What Is The Procedure For Capital Increase Based on Capital Systems of Joint-Stock Companies?
At principal capital system; according to Regulation on Procedures and Principles Applied at General Assembly Meeting of Joint Stock Companies and with the participation of the representative of the Ministry, the pertinent provision of the Articles of Association of the Company about “capital” is amended.
In the amendment text, the amount of the capital expansion, the source of the increase, either cash or payment in kind, the amount to pay before the registration and the period to complete the due amount shall be set out. As a caveat, the minutes of the General Assembly Meeting where the capital is increased shall be registered at the Trade Registry within three months; otherwise, the capital increase is deemed null and void.
On the other hand, at the registered capital system and for the closed joint-stock companies, the authority to increase the capital up to the ceiling set forth at the Articles of Association might be conferred upon the Company’s Board of Directors. The Board might exercise such right within the five years starting from the mandate granted at the company’s General Assembly meeting.
What is Capital Increase Due to Loss?
In the circumstances where at least half of the total amount of the capital and legal reserves of the company in aggregate proves to be unrequited, the Board of Directors is obliged to come forward with some enhancement proposals for the attention of the General Assembly the Company.
To prevent deterioration in financial conditions or minimize the impacts, the Board of Directors of the Company might propose alternately curing measures to the attention of the General Assembly, including but not limited to completion of capital, capital expansion, shutting down of some units, sale of the subsidiaries and change in marketing strategy.
The General Assembly has unfettered discretion on the adoption of the proper measures and accordingly,
I) might accept the proposed measures “as is” without any change,
II) adopt with an amendment or,
III) adopt a brand new proposal other than the one proposed by the Board of Directors.
In the circumstances where 2/3 of the total amount of the capital and legal reserves of the company in aggregate proves to be unrequited, to avoid automatic liquidation, the General Assembly shall render one of the following,
I) satisfaction with the 1/3 of the capital and accordingly capital decrease,
II) completion of the capital or,
III) capital increase.
In practice, completion of capital means some or all cures the shortcoming of the balance sheets of the shareholders. Each shareholder is obliged to participate to the completion in proportion with its capital share and cannot seek the return or reimbursement for the contributed amount under any condition to avoid any doubt and different from capital commitment or extension of credit to the company, it is fair to say that the obligation to complete the capital is in the form of a grant.
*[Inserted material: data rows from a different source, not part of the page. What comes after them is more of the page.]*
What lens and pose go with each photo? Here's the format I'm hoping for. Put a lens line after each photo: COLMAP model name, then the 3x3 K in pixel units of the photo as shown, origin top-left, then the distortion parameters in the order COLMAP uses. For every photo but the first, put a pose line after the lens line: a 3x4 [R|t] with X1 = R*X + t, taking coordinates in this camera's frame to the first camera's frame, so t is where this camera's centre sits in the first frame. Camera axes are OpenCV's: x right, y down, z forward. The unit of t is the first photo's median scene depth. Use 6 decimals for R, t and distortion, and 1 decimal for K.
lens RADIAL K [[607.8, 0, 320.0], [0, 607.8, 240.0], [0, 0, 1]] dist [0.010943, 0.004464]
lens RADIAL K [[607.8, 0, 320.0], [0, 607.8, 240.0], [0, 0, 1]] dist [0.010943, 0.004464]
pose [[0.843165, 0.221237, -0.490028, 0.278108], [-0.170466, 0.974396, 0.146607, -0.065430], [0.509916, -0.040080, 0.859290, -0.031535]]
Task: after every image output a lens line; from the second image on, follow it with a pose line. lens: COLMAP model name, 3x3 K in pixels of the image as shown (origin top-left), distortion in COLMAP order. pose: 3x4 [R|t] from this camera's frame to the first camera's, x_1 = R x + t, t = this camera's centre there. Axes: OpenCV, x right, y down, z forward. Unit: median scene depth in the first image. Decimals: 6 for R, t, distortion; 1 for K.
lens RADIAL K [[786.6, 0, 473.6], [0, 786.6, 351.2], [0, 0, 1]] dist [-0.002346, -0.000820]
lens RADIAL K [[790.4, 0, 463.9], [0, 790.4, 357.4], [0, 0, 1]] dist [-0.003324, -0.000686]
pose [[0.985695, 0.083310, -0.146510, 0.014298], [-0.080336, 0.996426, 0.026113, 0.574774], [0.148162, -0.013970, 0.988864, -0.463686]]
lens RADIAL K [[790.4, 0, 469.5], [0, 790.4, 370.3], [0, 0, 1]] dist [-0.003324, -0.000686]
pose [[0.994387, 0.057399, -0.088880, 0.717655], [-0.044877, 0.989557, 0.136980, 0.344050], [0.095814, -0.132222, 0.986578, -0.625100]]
The joint-stock companies might opt for a decrease in the capital in proportion with the loss first and afterwards increase the capital to the point they deem fit.
Finally, different from the previous alternative, joint-stock companies might directly opt for capital increase without exercising the path of capital decrease first.
However, the downside of this scenario is that in the immediate capital expansion, the company shall pay half of the increased amount before the registration, whereas in other scenarios, the obligation to make the payment of the capital before the registry is only 25%.